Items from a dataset
- Opening Delimiter -

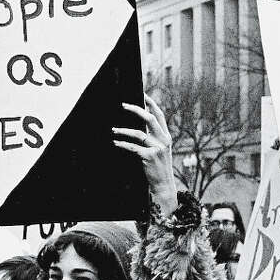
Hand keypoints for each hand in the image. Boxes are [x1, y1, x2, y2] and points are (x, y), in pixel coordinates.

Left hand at [112, 95, 179, 215]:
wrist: (164, 186)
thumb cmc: (158, 168)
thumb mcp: (160, 150)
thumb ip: (154, 138)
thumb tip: (141, 125)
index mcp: (166, 136)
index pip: (159, 115)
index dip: (151, 103)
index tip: (142, 94)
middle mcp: (163, 140)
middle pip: (150, 119)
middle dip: (136, 109)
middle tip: (123, 105)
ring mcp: (157, 148)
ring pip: (139, 133)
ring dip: (123, 130)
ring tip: (113, 130)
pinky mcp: (149, 157)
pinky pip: (133, 147)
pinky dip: (123, 144)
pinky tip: (115, 143)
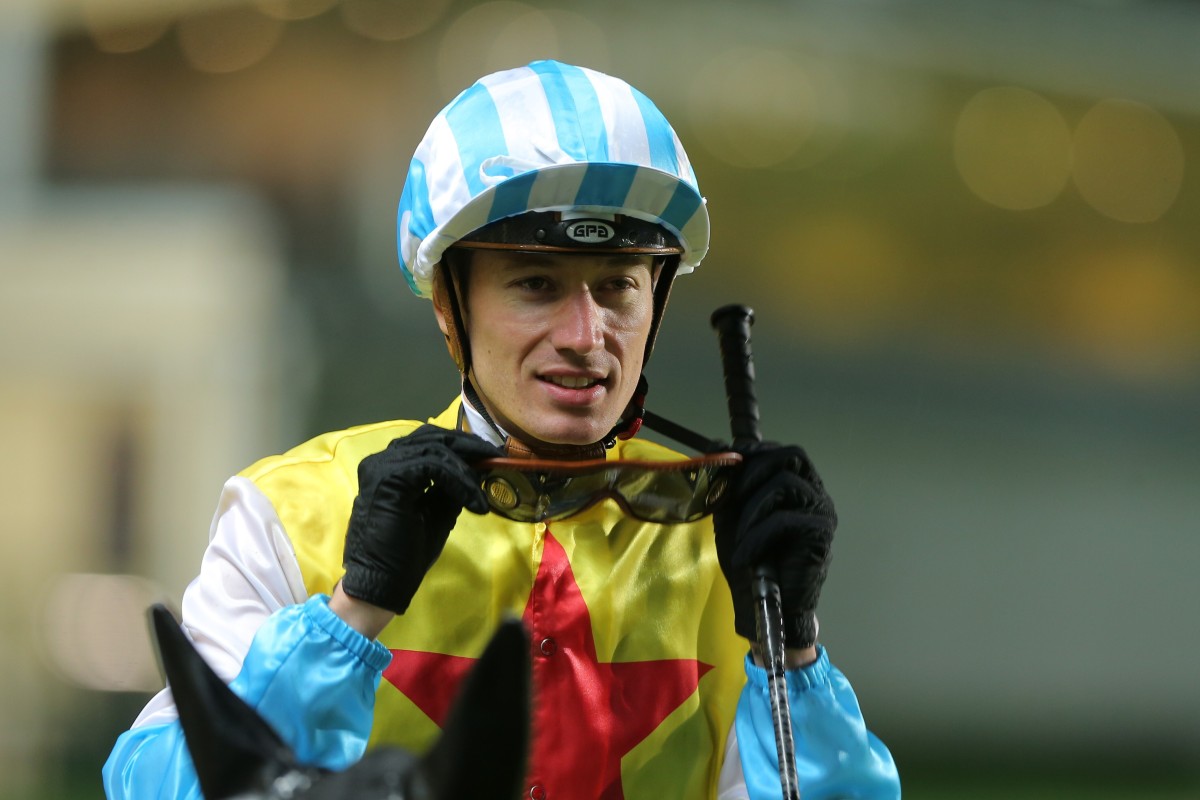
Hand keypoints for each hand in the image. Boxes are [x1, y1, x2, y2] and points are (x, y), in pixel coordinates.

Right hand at [341, 424, 499, 614]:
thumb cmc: (404, 554)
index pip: (428, 441)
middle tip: (495, 459)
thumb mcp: (436, 512)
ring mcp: (381, 466)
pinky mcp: (388, 477)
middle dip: (468, 447)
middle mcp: (382, 460)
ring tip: (481, 492)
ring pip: (435, 449)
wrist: (382, 583)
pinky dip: (458, 480)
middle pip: (432, 437)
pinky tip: (472, 500)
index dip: (461, 446)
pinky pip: (433, 465)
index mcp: (390, 468)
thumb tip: (476, 470)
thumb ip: (450, 488)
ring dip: (466, 470)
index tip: (490, 458)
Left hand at [713, 442, 835, 648]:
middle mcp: (815, 494)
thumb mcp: (731, 516)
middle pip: (793, 456)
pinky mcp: (820, 533)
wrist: (766, 605)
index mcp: (798, 487)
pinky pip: (784, 519)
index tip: (729, 459)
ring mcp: (821, 512)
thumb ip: (727, 483)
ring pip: (785, 484)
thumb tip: (715, 444)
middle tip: (732, 492)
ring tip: (739, 534)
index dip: (757, 450)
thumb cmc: (751, 561)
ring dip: (752, 507)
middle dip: (756, 468)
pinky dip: (757, 535)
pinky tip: (746, 554)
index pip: (785, 452)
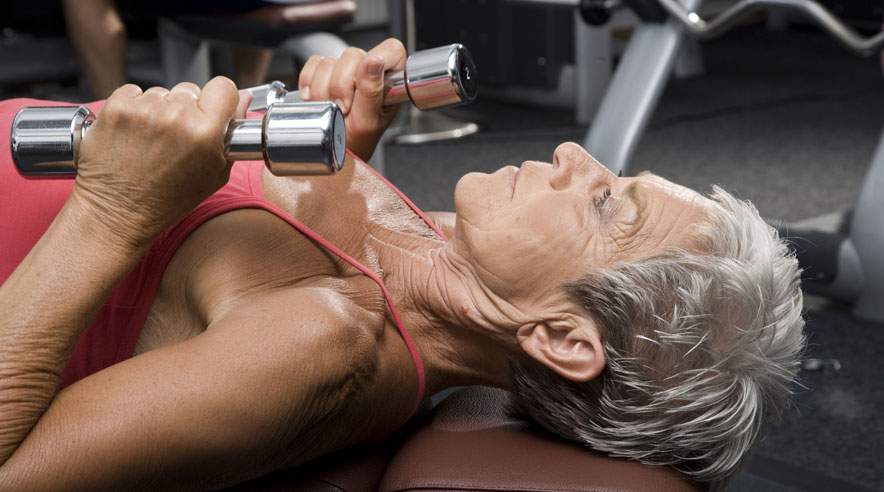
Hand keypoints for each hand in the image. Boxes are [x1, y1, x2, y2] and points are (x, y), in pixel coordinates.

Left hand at [71, 77, 250, 249]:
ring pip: (161, 92)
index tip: (213, 110)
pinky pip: (133, 92)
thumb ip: (233, 134)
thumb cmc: (168, 200)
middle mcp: (176, 116)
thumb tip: (243, 99)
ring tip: (152, 140)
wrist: (118, 212)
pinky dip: (134, 107)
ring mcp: (143, 110)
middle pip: (191, 89)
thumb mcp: (215, 173)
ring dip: (159, 109)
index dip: (221, 98)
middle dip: (187, 108)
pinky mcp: (116, 108)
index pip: (223, 86)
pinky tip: (134, 134)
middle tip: (177, 137)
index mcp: (206, 132)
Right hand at [297, 38, 406, 160]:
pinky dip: (309, 83)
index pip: (391, 50)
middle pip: (353, 55)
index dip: (375, 62)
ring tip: (330, 109)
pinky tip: (316, 100)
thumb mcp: (367, 122)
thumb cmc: (355, 143)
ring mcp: (346, 71)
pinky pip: (313, 64)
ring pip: (330, 61)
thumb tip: (374, 61)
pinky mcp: (325, 72)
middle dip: (341, 85)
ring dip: (323, 90)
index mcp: (389, 82)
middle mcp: (369, 72)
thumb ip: (372, 91)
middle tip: (342, 108)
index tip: (361, 84)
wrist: (330, 153)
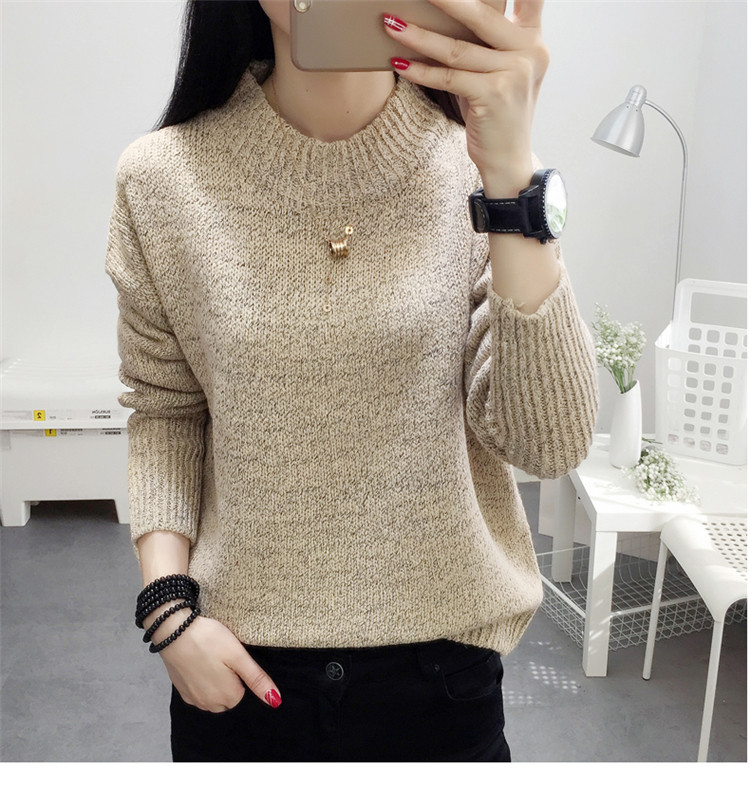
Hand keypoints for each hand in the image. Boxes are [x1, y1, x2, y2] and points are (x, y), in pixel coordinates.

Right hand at [157, 614, 281, 712]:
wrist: (174, 631)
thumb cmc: (209, 640)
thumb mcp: (238, 656)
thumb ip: (257, 679)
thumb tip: (276, 701)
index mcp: (227, 697)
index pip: (243, 692)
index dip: (240, 673)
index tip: (232, 658)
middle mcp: (209, 704)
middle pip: (228, 697)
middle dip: (229, 681)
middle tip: (222, 656)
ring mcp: (193, 699)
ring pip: (213, 696)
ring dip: (214, 682)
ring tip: (210, 658)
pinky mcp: (181, 690)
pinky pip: (198, 691)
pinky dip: (200, 680)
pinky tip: (198, 662)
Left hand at [383, 0, 548, 184]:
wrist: (508, 160)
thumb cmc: (497, 116)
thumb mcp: (500, 73)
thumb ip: (487, 44)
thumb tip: (448, 14)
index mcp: (533, 41)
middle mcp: (529, 52)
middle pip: (480, 14)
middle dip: (444, 0)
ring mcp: (514, 73)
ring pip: (457, 48)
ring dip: (418, 35)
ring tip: (390, 23)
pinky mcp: (494, 95)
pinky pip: (449, 77)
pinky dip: (420, 71)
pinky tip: (399, 62)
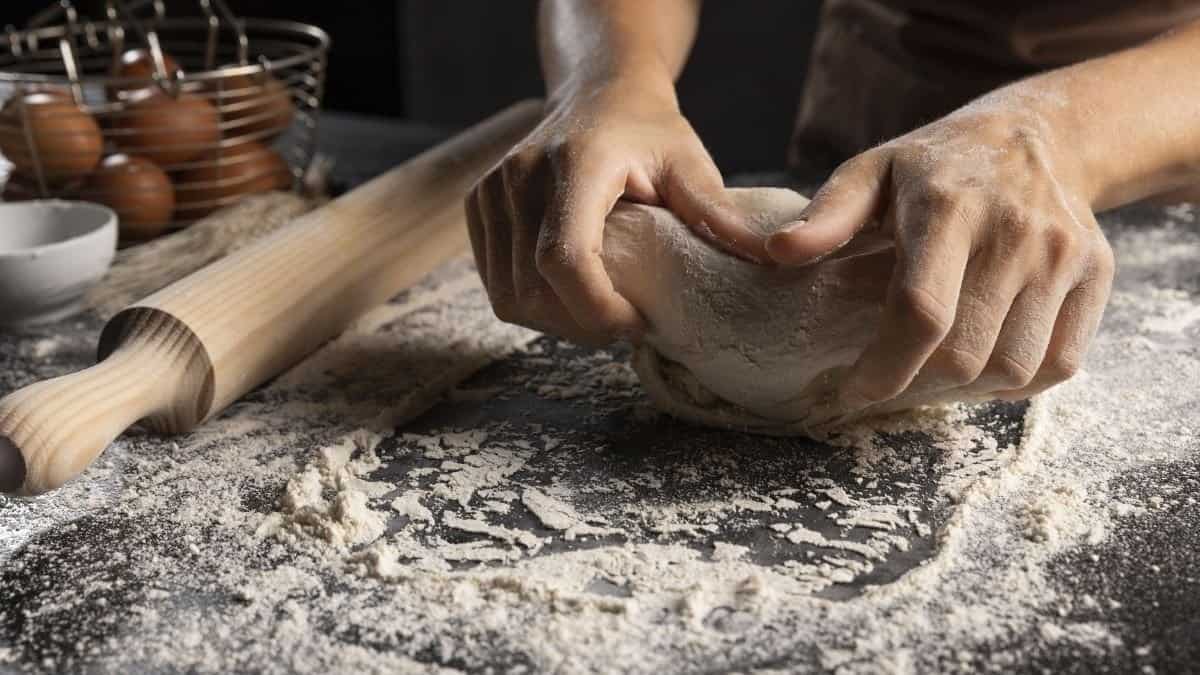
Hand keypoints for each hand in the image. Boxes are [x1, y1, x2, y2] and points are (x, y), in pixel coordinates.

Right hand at [465, 74, 762, 344]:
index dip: (595, 309)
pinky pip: (497, 286)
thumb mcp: (691, 163)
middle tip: (629, 324)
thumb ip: (719, 213)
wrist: (598, 92)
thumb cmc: (649, 131)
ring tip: (603, 311)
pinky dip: (535, 307)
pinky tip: (574, 296)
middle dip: (583, 325)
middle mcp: (518, 177)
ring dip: (558, 323)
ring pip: (510, 296)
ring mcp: (490, 193)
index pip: (561, 258)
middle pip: (534, 289)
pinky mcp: (478, 209)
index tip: (637, 322)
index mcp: (574, 165)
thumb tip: (773, 259)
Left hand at [767, 103, 1114, 411]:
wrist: (1036, 136)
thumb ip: (827, 215)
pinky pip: (1059, 363)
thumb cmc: (935, 165)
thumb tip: (777, 252)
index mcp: (948, 208)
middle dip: (916, 385)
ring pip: (1013, 368)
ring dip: (965, 390)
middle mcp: (1015, 232)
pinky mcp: (1097, 274)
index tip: (853, 390)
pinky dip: (1017, 382)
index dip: (884, 369)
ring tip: (930, 372)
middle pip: (966, 353)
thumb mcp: (871, 172)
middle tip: (888, 381)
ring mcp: (1063, 255)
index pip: (921, 313)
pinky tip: (981, 362)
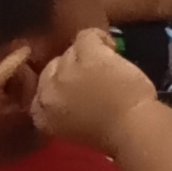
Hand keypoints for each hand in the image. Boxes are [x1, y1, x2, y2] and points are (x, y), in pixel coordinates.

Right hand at [31, 24, 160, 153]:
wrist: (131, 127)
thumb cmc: (112, 135)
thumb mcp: (75, 129)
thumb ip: (64, 110)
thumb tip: (71, 91)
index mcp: (42, 116)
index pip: (40, 92)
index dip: (58, 84)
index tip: (74, 87)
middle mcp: (48, 91)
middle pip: (53, 66)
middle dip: (71, 69)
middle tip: (93, 74)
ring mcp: (66, 71)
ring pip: (71, 51)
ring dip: (88, 55)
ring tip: (107, 63)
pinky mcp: (88, 54)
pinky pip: (87, 35)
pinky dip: (101, 38)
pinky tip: (112, 47)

- Closing Delimiter -

*Work to be completed*. Starting at the line with "thumb ip: (487, 44)" in the entries above, write out every line exactly until the line with "wrist: (598, 92)" has been written. Include no pictures and nothing more.

*Exercise answer*.
thumb ip: (487, 44)
thumb tip: (448, 14)
index mcp: (533, 41)
middle mcp: (529, 52)
middle pip: (480, 14)
middle dip: (444, 0)
ring mcp: (514, 73)
ring pip: (457, 48)
ring dip: (418, 35)
ring tip: (390, 23)
pinky mcp: (494, 95)
pinky pip: (449, 77)
pinky dip: (420, 71)
pinky tip: (399, 62)
Hand keypoints for each hand in the image. Boxes are [x1, y1, x2, y2] and points are (x, y), in pixel coordinates.

Right hand at [465, 74, 762, 344]:
index dip: (595, 309)
pinky pip: (497, 286)
thumb mcp: (691, 163)
middle tip: (629, 324)
thumb ip: (719, 213)
wrist: (598, 92)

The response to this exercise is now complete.